I am about to publish an extremely large post, so use this Open Thread for non-related commentary.
I have watched more movies these past two weeks than in the entire year before combined. Friday before last, I went to the premiere of Кино как Молитва (Cinema Prayer), which was directed by Tarkovsky Junior. I like the original Tarkovsky’s films, but I am not enough of a fan to find a 2 hour bio very interesting. So 2/5. That said, I was struck by just how deeply spiritual Tarkovsky was, which was well beyond even what he hinted at in his films. I am still surprised the USSR allowed Stalker to be screened. I then watched Once Upon a Time in Hollywood the following day. It’s an obvious love letter to Tarantino’s youth and social milieu; which doesn’t interest me, but as master of dialog, still very watchable. So 3/5. I concur with other people’s observation, which incidentally both Steve Sailer and Egor Kholmogorov have made, that Tarantino might be becoming a bit of a reactionary in old age.
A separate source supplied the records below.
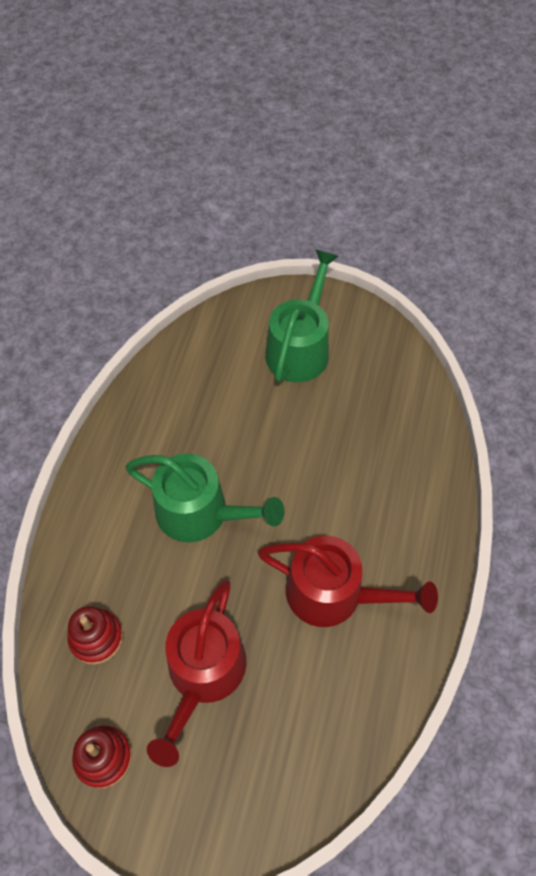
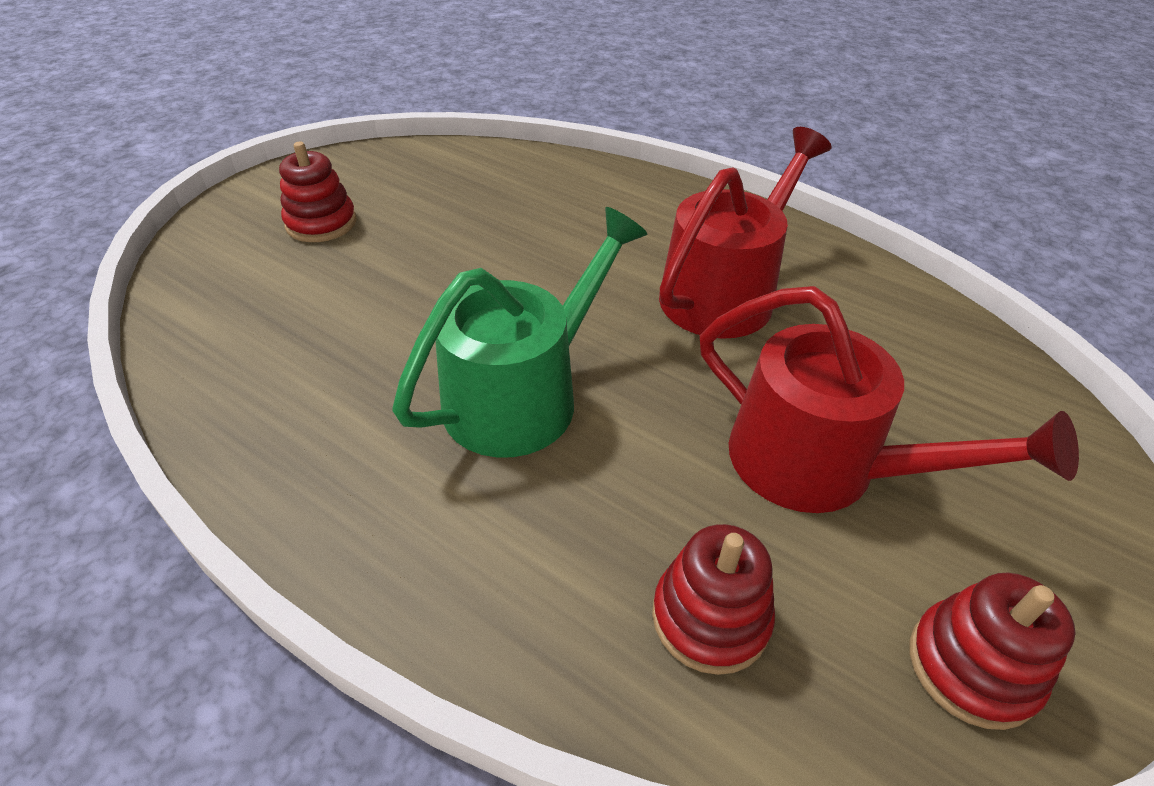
camera: 70 degrees left, 15 degrees down
(300, 348) = (321, 223): green watering can -> red stacking toy

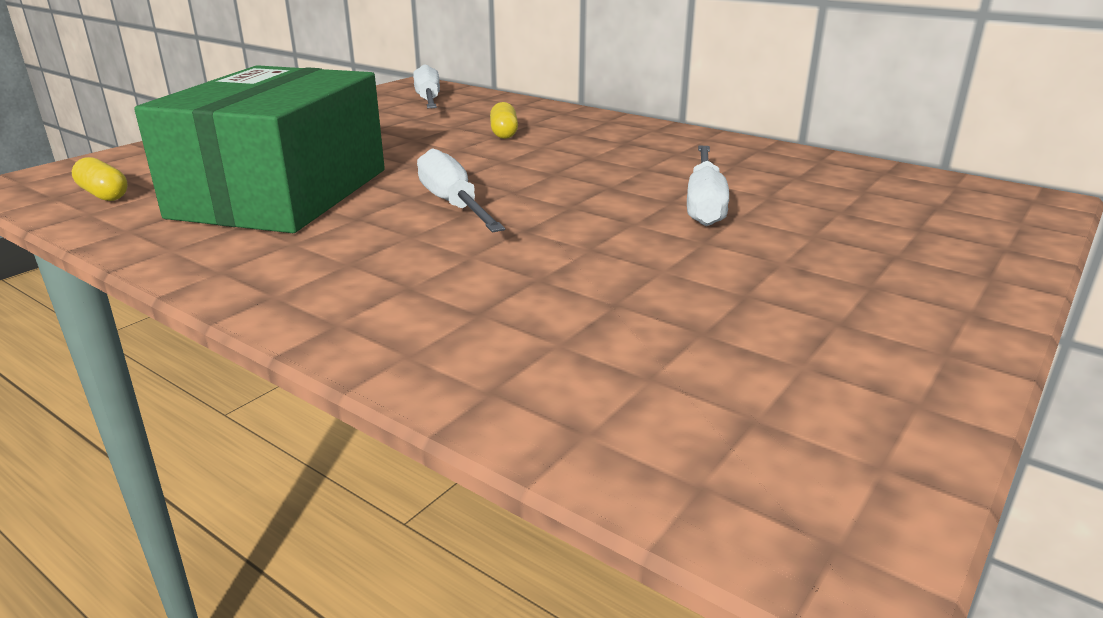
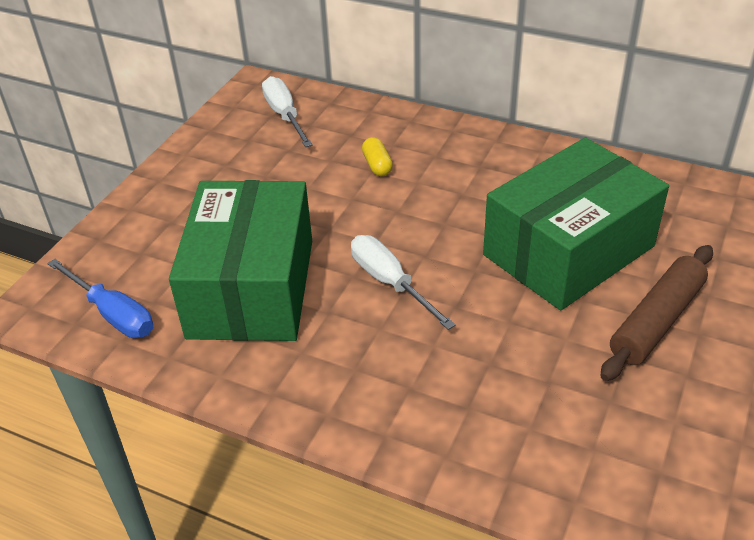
camera: 10 degrees left, 15 degrees up
(104, 194) = (113, 314): yellow capsule -> blue screwdriver
(704, 204) = (568, 250): white screwdriver -> green box
(808, 268) = (657, 321): none -> brown rolling pin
I was doing some spring cleaning on my many hundreds of bookmarks in Google Maps, removing less interesting pins from places that I’m unlikely to live in again (e.g. California). Irrational as it is, I was sad to see the closure of old haunts. One of my favorite (caffeine) watering holes in Berkeley – the Caffe Mediterraneum – closed down, apparently quite a while ago. They claim to have invented cafe latte (perhaps appropriately, I see it has been replaced by a cannabis dispensary). Spasso Cafe and Octopus Literary Salon – nodes of futurist discussions in the East Bay – also shut down. Mission Heirloom, a paleo/keto place that did Bulletproof Coffee, gone. Mandarin Garden (second best Chinese Berkeley restaurant after Great China) – gone. Biryani House. Thalassa, where you could play pool with cheap booze (though TBF I think it closed down shortly before I left anyway). And of course a whole bunch of cafes. Still, a good majority of the best places survive.